Prostate cancer second opinion program
After the initial shock has worn off, the first thought crossing the mind of many diagnosed with prostate cancer is "What now?" Northwest Community Hospital offers a prostate cancer second opinion program that gives men diagnosed with prostate cancer an opportunity to explore the many prostate cancer treatment options available.
Through the second opinion program, our experienced prostate cancer team helps men weigh the pros and cons of the latest prostate cancer treatment options.

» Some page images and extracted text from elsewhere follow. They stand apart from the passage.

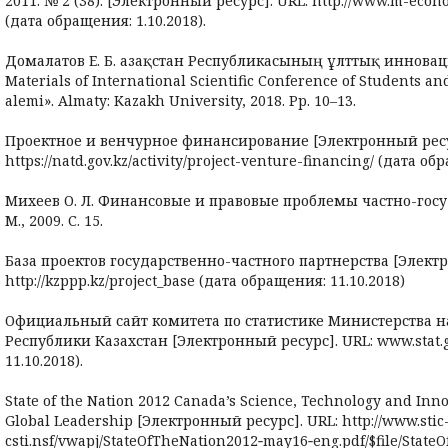
2011. № 2 (38). [Электронный ресурс]. URL: http://www.m-econ
(дата обращения: 1.10.2018).
Домалатов Е. Б. Қазақстан Республикасының ұлттық иннова
Materials of International Scientific Conference of Students an
alemi». Almaty: Kazakh University, 2018. Pp. 10–13.
Проектное и венчурное финансирование [Электронный ресу
https://natd.gov.kz/activity/project-venture-financing/ (дата об
Михеев О. Л. Финансовые и правовые проблемы частно-госу
М., 2009. С. 15.
База проектов государственно-частного партнерства [Электр
http://kzppp.kz/project_base (дата обращения: 11.10.2018)
Официальный сайт комитета по статистике Министерства 
Республики Казахстан [Электронный ресурс]. URL: www.stat.g
11.10.2018).
State of the Nation 2012 Canada’s Science, Technology and Inno
Global Leadership [Электронный ресурс]. URL: http://www.stic-cst
csti.nsf/vwapj/StateOfTheNation2012‑may16‑eng.pdf/$file/Stat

The main goal of NCH's second opinion program is to ensure that prostate cancer patients get what they need, when they need it.
The prostate cancer second opinion experience:
- Confirm prostate cancer diagnosis and learn about prostate cancer treatment options.
- Appointments scheduled with urologist and radiation oncologist to discuss your prostate cancer treatment.
- Review of medical records, history and physical by the physician.
- Review of risks and benefits of each prostate cancer treatment option.
- Possible further testing, if necessary.
- Most insurance does cover second opinions; check with your insurance provider.
To request a second opinion, call our prostate patient navigator at 847-618-6556, who will work to ensure your appointment is scheduled within a timely manner of your initial request.
Regular screenings are key in finding prostate cancer early
Your doctor will use two methods. Men should have a conversation with their physician about screening starting at age 50—those at higher risk should begin at age 40.
- Feeling for an unusual lump by means of a digital rectal exam (DRE)
- Testing your blood for prostate specific antigen (PSA)
Are you at risk for prostate cancer?
Age—The longer men live, the greater their chances of developing prostate cancer. Up to 60% of prostate cancers are diagnosed in men aged 65 and older. (ACS Facts and Figures 2014)
Family history — Genetic studies suggest that strong family predisposition might be responsible for 5-10% of prostate cancers. If you have first-degree relatives who have been diagnosed with prostate or breast cancer, especially at a younger age, your risk may be higher.
Race — Prostate cancer occurs about 60% more often in African American men and Caribbean men of African descent than in Caucasian or Northern European men.
Physical activity — Staying physically active and keeping a healthy weight may reduce your risk of developing signs of prostate cancer.
Diet — Some studies suggest that a diet high in processed meat or dairy foods may be a risk factor, obesity appears to increase the risk of more aggressive prostate cancer.